═════ Selected passage

1;	# return true, as require requires

__END__

#
######################################################################
#

=head1 NAME

SimpleCDB - Perl-only Constant Database

=head1 SYNOPSIS

 use SimpleCDB;

 # writer
 # - tie blocks until DB is available (exclusive), or timeout
 tie %h, 'SimpleCDB', 'db', O_WRONLY 
	 or die "tie failed: $SimpleCDB::ERROR\n";
 $h{$k} = $v;
 die "store: $SimpleCDB::ERROR" if $SimpleCDB::ERROR;
 untie %h;	# release DB (exclusive) lock

 # reader
 # - tie blocks until DB is available (shared), or timeout
 tie %h, 'SimpleCDB', 'db', O_RDONLY
	 or die "tie failed: $SimpleCDB::ERROR\n";
 $v = $h{$i};
 die "fetch: $SimpleCDB::ERROR" if $SimpleCDB::ERROR;
 untie %h;	# release DB (shared) lock


=head1 DESCRIPTION

This is a simple perl-only DB intended for constant DB applications. A
constant DB is one which, once created, is only ever read from (though
this implementation allows appending of new data). That is, this is an
"append-only DB" - records may only be added and/or extracted.

══════════
═════ Given records

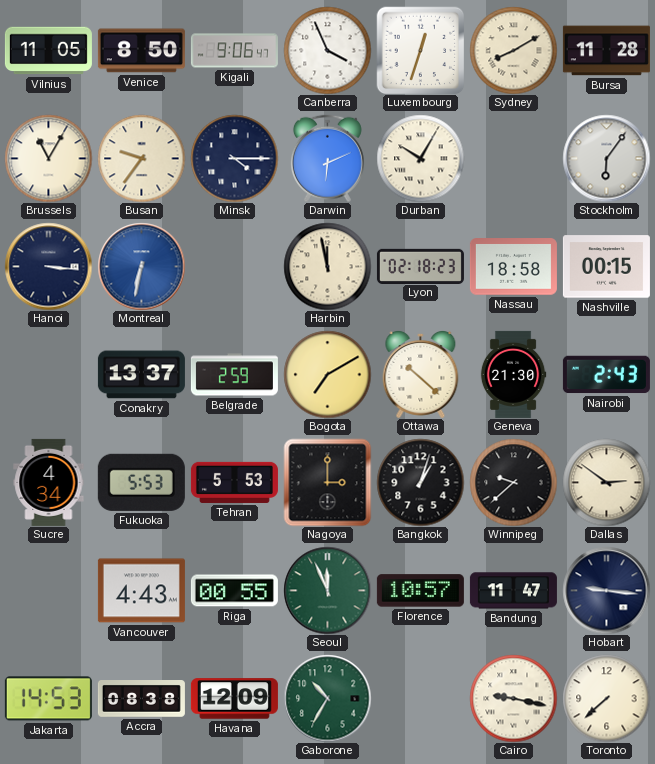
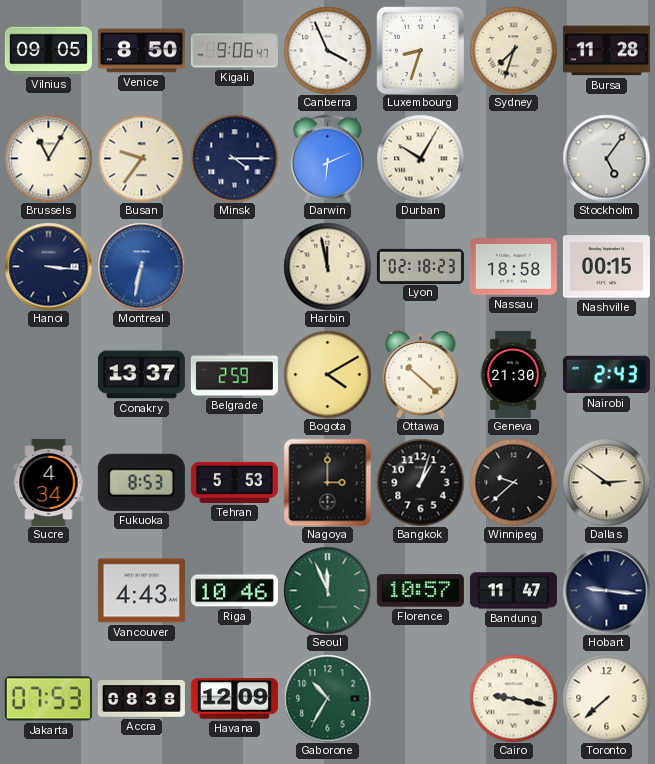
Vilnius: 11:05 -> 09:05
Luxembourg: 12:33 -> 8:33
Sydney: 8:10 -> 7:33
Stockholm: 6:06 -> 5:06
Bogota: 7:10 -> 4:10
Fukuoka: 5:53 -> 8:53
Riga: 00:55 -> 10:46
Jakarta: 14:53 -> 07:53
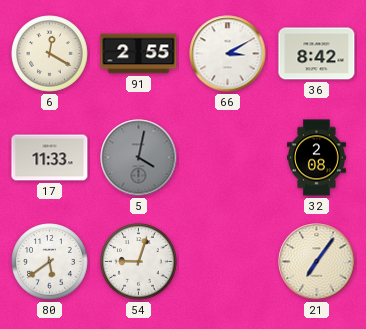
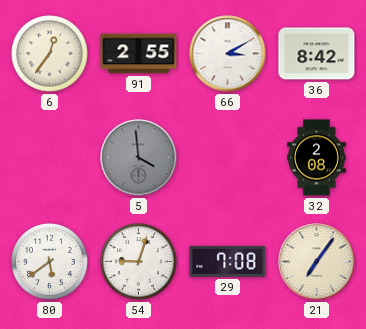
6: 12:20 -> 12:36
17: 11:33 -> none
5: 4:02 -> 3:59
29: none -> 7:08
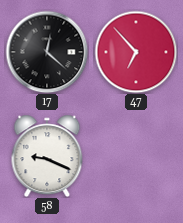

══════════

Complete the following →
**A)** List every section heading introduced with =head1 in the SimpleCDB documentation.
**B)** Retype the part of the SimpleCDB documentation between "This is a simple" and "added and/or extracted.", inclusive.

The replies →
**A)**
NAME
SYNOPSIS
DESCRIPTION

**B)**
This is a simple perl-only DB intended for constant DB applications. A
constant DB is one which, once created, is only ever read from (though
this implementation allows appending of new data). That is, this is an
"append-only DB" - records may only be added and/or extracted.